As per my understanding,in fully convolutional architectures the output is a feature map of the same dimension as that of the image.
For eg: in yolo the output is of dimension HxWx[Number of anchor boxes +classes]
With that in mind,I decided to write my own version of a fully convolutional architecture that classifies wether an object in the image belongs to any of the three classes C1,C2,C3.
I would like to know if my below mentioned approach is correct,and if not what can be done to improve it.
class FCNN2(nn.Module):
def __init__(self):
super(FCNN2, self).__init__()
# Learnable layers
self.conv1 = nn.Conv2d(in_channels=3, out_channels=16, kernel_size=3, padding=1)
nn.init.kaiming_normal(self.conv1.weight)
self.conv2 = nn.Conv2d(in_channels=16, out_channels=32, kernel_size=3, padding=1)
nn.init.kaiming_normal(self.conv2.weight)
self.conv3 = nn.Conv2d(in_channels=32, out_channels=16, kernel_size=3, padding=1)
nn.init.kaiming_normal(self.conv3.weight)
self.deconv = nn.ConvTranspose2d(in_channels=16, out_channels=16, kernel_size=3, stride=2, padding=1, output_padding=1)
nn.init.kaiming_normal(self.deconv.weight)
self.conv4 = nn.Conv2d(in_channels=16, out_channels=3, kernel_size=5, padding=2)
nn.init.kaiming_normal(self.conv4.weight)

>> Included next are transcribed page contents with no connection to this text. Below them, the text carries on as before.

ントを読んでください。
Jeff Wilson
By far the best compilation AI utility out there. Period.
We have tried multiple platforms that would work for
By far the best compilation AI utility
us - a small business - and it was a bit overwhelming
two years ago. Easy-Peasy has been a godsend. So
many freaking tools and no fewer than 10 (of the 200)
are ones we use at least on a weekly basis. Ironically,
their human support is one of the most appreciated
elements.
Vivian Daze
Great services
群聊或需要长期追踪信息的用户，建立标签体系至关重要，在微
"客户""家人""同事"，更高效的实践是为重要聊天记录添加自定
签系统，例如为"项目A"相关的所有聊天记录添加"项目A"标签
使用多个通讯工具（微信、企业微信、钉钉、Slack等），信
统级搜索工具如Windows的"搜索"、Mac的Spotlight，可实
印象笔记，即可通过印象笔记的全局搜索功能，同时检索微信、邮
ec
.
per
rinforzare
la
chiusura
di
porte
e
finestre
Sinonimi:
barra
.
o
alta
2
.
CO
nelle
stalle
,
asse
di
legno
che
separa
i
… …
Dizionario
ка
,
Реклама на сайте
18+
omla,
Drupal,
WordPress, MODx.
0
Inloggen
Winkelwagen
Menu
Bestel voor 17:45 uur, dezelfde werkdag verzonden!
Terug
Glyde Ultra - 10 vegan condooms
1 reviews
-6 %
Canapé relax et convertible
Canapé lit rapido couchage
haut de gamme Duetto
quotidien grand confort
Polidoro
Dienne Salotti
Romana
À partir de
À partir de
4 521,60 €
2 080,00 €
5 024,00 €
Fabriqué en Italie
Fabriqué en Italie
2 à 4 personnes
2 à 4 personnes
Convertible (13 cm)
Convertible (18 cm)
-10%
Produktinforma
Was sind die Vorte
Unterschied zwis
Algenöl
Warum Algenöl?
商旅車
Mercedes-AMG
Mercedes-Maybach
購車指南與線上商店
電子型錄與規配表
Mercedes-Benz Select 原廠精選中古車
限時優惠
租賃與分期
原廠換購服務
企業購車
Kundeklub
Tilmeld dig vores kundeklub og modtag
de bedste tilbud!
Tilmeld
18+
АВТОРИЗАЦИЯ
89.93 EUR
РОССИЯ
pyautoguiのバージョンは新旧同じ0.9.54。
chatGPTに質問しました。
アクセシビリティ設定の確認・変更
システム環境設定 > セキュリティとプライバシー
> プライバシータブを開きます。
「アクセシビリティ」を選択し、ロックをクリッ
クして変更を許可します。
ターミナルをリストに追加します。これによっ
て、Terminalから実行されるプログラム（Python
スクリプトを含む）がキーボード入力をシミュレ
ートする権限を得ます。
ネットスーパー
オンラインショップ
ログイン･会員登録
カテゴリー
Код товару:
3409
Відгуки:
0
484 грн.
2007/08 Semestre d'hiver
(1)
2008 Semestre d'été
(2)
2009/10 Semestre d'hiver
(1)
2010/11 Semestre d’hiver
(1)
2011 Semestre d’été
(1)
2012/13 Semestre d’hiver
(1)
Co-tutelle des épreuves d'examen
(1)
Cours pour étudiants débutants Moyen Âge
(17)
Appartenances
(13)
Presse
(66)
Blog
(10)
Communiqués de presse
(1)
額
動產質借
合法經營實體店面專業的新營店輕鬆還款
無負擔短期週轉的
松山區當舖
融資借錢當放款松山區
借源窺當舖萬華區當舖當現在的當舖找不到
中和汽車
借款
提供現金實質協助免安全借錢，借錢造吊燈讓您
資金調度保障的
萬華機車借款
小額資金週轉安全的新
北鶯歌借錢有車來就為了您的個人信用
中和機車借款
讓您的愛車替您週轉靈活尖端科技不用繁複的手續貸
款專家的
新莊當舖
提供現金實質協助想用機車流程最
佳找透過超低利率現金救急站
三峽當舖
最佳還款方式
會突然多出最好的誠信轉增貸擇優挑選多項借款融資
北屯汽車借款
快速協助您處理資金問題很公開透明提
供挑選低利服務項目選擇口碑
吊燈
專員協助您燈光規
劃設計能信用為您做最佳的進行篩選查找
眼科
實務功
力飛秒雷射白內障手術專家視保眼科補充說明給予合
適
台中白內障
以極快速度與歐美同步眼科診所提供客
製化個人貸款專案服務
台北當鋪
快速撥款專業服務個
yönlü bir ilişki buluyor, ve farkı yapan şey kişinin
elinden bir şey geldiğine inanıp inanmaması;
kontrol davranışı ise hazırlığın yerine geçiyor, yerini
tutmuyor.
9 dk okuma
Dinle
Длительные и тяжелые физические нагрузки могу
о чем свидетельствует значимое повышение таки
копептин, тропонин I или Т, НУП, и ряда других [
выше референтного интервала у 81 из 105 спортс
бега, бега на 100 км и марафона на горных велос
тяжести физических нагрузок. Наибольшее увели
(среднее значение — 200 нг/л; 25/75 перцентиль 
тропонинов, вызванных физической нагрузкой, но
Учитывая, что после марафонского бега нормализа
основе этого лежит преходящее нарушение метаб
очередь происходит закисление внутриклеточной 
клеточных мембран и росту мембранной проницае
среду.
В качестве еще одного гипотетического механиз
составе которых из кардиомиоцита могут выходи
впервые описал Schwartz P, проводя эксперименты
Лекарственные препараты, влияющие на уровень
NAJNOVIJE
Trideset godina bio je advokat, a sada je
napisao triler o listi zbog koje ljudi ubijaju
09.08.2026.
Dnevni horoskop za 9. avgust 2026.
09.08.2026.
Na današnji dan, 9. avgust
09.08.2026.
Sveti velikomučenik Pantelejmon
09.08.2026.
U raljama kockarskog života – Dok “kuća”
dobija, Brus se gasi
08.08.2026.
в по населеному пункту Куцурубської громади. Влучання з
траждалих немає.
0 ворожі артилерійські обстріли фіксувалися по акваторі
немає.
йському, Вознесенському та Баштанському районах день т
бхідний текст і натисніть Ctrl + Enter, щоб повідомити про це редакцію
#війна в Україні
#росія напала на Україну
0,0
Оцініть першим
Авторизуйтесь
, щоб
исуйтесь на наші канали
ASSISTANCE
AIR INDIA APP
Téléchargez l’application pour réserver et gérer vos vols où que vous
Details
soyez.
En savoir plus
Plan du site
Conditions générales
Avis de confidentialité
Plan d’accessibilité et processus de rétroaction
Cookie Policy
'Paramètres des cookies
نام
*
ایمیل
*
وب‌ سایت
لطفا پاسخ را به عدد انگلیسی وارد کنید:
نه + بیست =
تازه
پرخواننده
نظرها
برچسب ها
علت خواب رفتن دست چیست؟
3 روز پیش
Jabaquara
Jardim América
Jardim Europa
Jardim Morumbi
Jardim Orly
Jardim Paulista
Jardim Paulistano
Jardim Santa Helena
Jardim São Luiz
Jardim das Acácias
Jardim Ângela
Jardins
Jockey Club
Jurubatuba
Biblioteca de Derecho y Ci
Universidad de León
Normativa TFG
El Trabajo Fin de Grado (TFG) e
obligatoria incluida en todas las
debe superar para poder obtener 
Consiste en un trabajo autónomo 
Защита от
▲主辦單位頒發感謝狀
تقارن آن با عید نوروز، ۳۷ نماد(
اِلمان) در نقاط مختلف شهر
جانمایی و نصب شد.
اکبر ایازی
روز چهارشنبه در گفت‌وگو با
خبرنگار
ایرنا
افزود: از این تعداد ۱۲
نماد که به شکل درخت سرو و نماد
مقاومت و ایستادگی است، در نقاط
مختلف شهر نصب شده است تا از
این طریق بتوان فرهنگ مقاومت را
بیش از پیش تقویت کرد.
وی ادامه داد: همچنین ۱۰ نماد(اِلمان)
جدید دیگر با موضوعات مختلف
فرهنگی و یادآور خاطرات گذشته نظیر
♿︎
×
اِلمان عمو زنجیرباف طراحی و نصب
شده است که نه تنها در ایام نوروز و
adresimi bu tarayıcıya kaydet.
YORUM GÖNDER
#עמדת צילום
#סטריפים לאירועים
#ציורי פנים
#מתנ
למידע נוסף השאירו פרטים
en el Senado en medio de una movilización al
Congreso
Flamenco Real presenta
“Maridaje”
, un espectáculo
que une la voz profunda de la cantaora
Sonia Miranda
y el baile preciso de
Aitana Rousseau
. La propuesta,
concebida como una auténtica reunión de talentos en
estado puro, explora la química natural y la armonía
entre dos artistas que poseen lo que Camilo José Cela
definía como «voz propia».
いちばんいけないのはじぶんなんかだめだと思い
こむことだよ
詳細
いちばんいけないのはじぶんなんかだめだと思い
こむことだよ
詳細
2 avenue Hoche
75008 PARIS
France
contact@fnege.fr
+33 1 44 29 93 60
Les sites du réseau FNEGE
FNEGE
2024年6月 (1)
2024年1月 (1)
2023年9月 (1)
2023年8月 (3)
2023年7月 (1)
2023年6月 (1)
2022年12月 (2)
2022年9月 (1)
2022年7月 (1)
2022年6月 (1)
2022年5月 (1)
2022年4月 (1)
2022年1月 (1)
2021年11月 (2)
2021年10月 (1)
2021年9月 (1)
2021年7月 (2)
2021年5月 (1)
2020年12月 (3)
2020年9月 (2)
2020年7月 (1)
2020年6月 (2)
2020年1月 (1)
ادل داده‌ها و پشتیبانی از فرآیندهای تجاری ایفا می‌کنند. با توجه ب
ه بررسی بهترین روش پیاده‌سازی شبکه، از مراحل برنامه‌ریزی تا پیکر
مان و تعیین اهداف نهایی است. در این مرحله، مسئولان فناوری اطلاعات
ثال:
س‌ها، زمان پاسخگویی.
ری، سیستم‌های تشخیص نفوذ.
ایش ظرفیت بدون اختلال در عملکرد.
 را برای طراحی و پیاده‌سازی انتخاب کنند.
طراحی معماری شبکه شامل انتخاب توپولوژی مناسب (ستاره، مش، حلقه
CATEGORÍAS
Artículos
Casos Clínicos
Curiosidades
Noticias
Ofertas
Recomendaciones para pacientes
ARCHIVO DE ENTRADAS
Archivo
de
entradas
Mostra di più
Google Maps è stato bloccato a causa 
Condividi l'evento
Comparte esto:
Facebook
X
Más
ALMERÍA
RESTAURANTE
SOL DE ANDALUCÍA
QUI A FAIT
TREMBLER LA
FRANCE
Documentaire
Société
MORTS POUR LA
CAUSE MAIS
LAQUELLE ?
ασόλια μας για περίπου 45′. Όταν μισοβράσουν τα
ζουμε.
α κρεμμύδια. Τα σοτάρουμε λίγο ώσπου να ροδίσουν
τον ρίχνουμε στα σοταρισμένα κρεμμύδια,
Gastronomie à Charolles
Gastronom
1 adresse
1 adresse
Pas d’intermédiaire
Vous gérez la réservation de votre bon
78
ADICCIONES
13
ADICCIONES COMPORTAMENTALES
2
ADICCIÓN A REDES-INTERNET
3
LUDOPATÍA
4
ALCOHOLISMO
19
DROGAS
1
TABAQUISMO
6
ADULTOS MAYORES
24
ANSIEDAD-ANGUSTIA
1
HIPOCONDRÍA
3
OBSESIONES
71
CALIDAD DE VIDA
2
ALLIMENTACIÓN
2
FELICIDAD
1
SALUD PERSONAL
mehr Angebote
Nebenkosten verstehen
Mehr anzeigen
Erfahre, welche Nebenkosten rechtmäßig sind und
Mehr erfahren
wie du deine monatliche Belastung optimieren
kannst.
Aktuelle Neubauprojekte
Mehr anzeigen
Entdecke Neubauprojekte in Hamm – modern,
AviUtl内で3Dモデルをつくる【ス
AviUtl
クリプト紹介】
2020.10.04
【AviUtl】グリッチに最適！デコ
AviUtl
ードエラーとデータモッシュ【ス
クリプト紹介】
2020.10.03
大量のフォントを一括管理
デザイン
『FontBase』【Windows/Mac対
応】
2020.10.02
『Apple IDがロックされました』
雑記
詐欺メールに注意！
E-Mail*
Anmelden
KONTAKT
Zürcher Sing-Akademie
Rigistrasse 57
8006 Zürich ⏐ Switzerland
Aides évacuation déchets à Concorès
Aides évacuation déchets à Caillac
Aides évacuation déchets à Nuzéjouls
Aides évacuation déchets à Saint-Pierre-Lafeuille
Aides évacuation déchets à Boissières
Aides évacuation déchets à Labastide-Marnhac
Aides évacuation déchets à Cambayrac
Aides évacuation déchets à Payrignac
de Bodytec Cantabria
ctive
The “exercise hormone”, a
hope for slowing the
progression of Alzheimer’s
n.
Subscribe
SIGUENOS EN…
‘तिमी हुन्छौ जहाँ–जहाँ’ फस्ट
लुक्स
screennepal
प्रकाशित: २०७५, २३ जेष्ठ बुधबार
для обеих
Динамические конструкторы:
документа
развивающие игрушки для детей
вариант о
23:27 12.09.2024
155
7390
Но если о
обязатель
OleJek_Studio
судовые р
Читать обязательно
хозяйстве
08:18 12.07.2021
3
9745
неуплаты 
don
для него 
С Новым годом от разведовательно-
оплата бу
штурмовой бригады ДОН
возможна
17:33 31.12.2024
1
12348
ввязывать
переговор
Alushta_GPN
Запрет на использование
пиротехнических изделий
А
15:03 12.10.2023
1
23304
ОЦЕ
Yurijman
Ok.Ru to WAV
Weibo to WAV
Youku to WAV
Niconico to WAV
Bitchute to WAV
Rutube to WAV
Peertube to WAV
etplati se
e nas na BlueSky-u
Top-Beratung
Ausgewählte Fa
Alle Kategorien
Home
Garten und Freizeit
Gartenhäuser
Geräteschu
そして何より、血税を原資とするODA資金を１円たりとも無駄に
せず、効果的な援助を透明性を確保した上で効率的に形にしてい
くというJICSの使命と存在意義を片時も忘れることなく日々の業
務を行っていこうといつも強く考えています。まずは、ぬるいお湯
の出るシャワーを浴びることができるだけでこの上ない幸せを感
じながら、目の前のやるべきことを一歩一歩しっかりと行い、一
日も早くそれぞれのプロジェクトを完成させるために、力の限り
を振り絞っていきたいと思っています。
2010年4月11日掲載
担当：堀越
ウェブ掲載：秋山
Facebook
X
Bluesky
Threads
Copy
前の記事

self.avg_pool=nn.AdaptiveAvgPool2d((1,1))
def forward(self, x):
# x.size() = (N, 3, W, W)
x = F.relu(self.conv1(x))
# x.size() = (N, 16, W, W)
x = F.relu(self.conv2(x))
# x.size() = (N, 32, W, W)
x = F.max_pool2d(x, (2,2))
# x.size() = (N, 32, W/2, W/2)
x = F.relu(self.conv3(x))
# x.size() = (N, 16, W/2, W/2)
x = self.deconv(x)
# x.size() = (N, 16, W, W)
x = self.conv4(x)
x=self.avg_pool(x)
# x.size() = (N, 2, W, W)
return x
model=FCNN2()
img=cv2.imread('model_152_3.jpg')
#img=cv2.resize(img,(224,224))
img=img[:,:,::-1]
img=img.astype(np.float32)/255
img=torch.from_numpy(img).permute(2,0,1).unsqueeze(0)
x=model(img)
Apart from the architecture,I am confused as to what does the output shape (1,3,1,1) mean,does this imply the final output is a feature vector of dimension 3x1.
Because in standard anchor based object detection algorithms,the feature map is associated with a feature vector of N dimension which gives us information about bounding box coordinates and classes.